PROBLEM - Please repeat, exactly as written, the line containing "- 逻辑建模，生成逻辑模型，" and every line after it through the end of the records below.
-- DATA RECORDS follows --
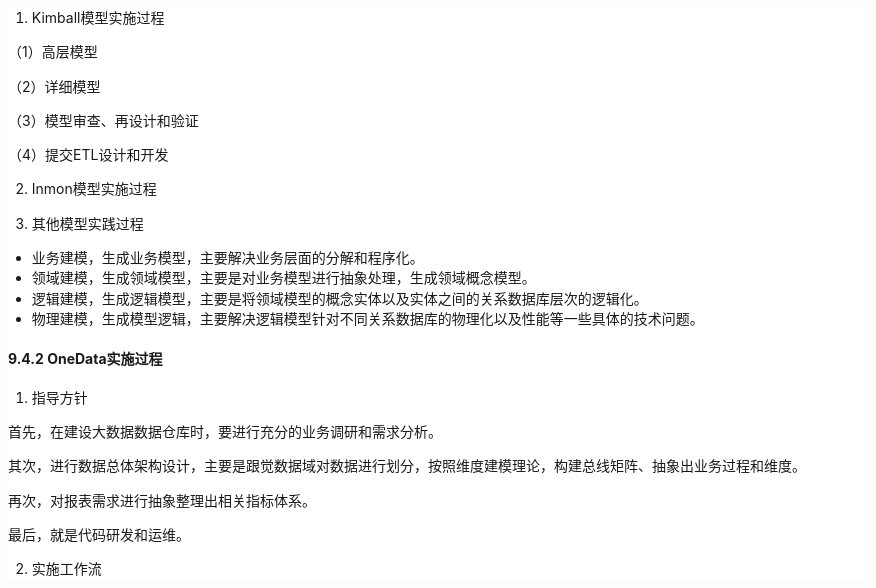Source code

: 1. Kimball模型实施过程

（1）高层模型

（2）详细模型

（3）模型审查、再设计和验证

（4）提交ETL设计和开发

2. Inmon模型实施过程

3. 其他模型实践过程

- 业务建模，生成业务模型，主要解决业务层面的分解和程序化。
- 领域建模，生成领域模型，主要是对业务模型进行抽象处理，生成领域概念模型。
- 逻辑建模，生成逻辑模型，主要是将领域模型的概念实体以及实体之间的关系数据库层次的逻辑化。
- 物理建模，生成模型逻辑，主要解决逻辑模型针对不同关系数据库的物理化以及性能等一些具体的技术问题。

#### 9.4.2 OneData实施过程

1. 指导方针

首先，在建设大数据数据仓库时，要进行充分的业务调研和需求分析。

其次，进行数据总体架构设计，主要是跟觉数据域对数据进行划分，按照维度建模理论，构建总线矩阵、抽象出业务过程和维度。

再次，对报表需求进行抽象整理出相关指标体系。

最后，就是代码研发和运维。

2. 实施工作流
-- DATA RECORDS concluded --
EXERCISE ANSWER -
- 逻辑建模，生成逻辑模型，主要是将领域模型的概念实体以及实体之间的关系数据库层次的逻辑化。
- 物理建模，生成模型逻辑，主要解决逻辑模型针对不同关系数据库的物理化以及性能等一些具体的技术问题。

#### 9.4.2 OneData实施过程

1. 指导方针

首先，在建设大数据数据仓库时，要进行充分的业务调研和需求分析。

其次，进行数据总体架构设计，主要是跟觉数据域对数据进行划分，按照维度建模理论，构建总线矩阵、抽象出业务过程和维度。

再次，对报表需求进行抽象整理出相关指标体系。

最后，就是代码研发和运维。

2. 实施工作流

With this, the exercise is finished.